[YOUR TASK] For this exercise, write out exactly the lines from the line containing "thumb mcp: (1054, 998)" through the last line of the records, and no other lines.

[SOURCE DATA]
=======
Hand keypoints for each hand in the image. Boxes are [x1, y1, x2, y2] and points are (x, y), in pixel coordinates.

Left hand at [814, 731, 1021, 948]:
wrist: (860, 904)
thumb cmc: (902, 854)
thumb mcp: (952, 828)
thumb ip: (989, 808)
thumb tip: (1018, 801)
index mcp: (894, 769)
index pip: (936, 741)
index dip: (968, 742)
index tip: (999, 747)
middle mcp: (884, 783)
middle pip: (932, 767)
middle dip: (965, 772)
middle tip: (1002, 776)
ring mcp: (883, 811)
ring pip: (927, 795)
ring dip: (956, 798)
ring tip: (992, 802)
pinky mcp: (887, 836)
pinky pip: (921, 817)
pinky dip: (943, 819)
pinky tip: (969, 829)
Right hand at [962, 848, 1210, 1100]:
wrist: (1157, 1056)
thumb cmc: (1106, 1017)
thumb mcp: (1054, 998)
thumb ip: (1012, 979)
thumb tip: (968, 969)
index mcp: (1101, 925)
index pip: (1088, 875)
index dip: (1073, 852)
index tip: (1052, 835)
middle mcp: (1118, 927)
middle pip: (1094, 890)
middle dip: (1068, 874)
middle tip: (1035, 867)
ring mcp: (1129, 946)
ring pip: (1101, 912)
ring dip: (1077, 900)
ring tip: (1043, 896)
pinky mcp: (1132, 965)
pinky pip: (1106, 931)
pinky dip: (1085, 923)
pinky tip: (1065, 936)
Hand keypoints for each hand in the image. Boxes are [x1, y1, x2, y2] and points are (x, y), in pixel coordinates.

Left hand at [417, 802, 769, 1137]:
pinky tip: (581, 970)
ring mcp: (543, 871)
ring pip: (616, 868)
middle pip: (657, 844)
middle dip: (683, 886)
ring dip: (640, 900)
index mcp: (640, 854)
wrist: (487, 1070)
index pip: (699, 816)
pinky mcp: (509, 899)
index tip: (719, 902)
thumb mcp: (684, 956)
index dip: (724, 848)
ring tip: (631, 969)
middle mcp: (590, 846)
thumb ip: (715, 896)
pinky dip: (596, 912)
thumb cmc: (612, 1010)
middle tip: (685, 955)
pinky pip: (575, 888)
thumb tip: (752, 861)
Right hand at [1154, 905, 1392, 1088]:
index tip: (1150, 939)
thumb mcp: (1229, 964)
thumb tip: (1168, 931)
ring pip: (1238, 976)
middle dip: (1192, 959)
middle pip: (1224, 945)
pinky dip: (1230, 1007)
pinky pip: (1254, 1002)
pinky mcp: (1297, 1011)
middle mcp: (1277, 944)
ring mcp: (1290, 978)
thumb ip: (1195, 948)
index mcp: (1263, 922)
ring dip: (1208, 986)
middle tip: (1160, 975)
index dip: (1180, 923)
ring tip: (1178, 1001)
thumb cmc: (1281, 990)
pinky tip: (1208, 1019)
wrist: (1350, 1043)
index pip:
=======
[OUTPUT BELOW]
thumb mcp: (1054, 998)
thumb ip: (1012, 979)
thumb tip: (968, 969)
index mcp: (1101, 925)
index pip: (1088, 875)
index dip: (1073, 852)
index tip: (1052, 835)
middle mcp: (1118, 927)
middle pip: (1094, 890)
middle dip: (1068, 874)
middle tip: (1035, 867)
ring mcp: (1129, 946)
ring pip: (1101, 912)
ring dip: (1077, 900)
ring tip: (1043, 896)
pinky mcp: (1132, 965)
pinky pip: (1106, 931)
pinky dip: (1085, 923)
pinky tip: (1065, 936)
Hand keypoints for each hand in the image. Boxes are [x1, y1, x2, y2] and points are (x, y), in pixel coordinates.

Left hand at [417, 802, 769, 1137]:
pinky tip: (581, 970)
ring mcp: (543, 871)
ring pip: (616, 868)
middle pip: (657, 844)
middle dip: (683, 886)
ring dip: (640, 900)
index mcp: (640, 854)
wrist: (487, 1070)
index pip: (699, 816)
pinky mcp: (509, 899)
index tip: (719, 902)
thumb mcp: (684, 956)
index dip: (724, 848)
ring tip: (631, 969)
middle mcp: (590, 846)
thumb ip: (715, 896)
pinky dip: (596, 912)
thumb cmc: (612, 1010)
middle tip: (685, 955)
pinky pip: (575, 888)
thumb tip: (752, 861)
Right hand at [1154, 905, 1392, 1088]:
index tip: (1150, 939)
thumb mcp: (1229, 964)
thumb tip: (1168, 931)
ring pip: (1238, 976)
middle dip: (1192, 959)
middle pip: (1224, 945)
pinky dip: (1230, 1007)
pinky pip: (1254, 1002)
pinky mcp: (1297, 1011)
middle mcp: (1277, 944)
ring mcp: (1290, 978)
thumb ip: (1195, 948)
index mcp: (1263, 922)
ring dip: (1208, 986)
middle tip: (1160, 975)
index dip: (1180, 923)
ring tip: (1178, 1001)
thumb cmc: (1281, 990)
pinky tip: (1208, 1019)
wrist: (1350, 1043)
index pip:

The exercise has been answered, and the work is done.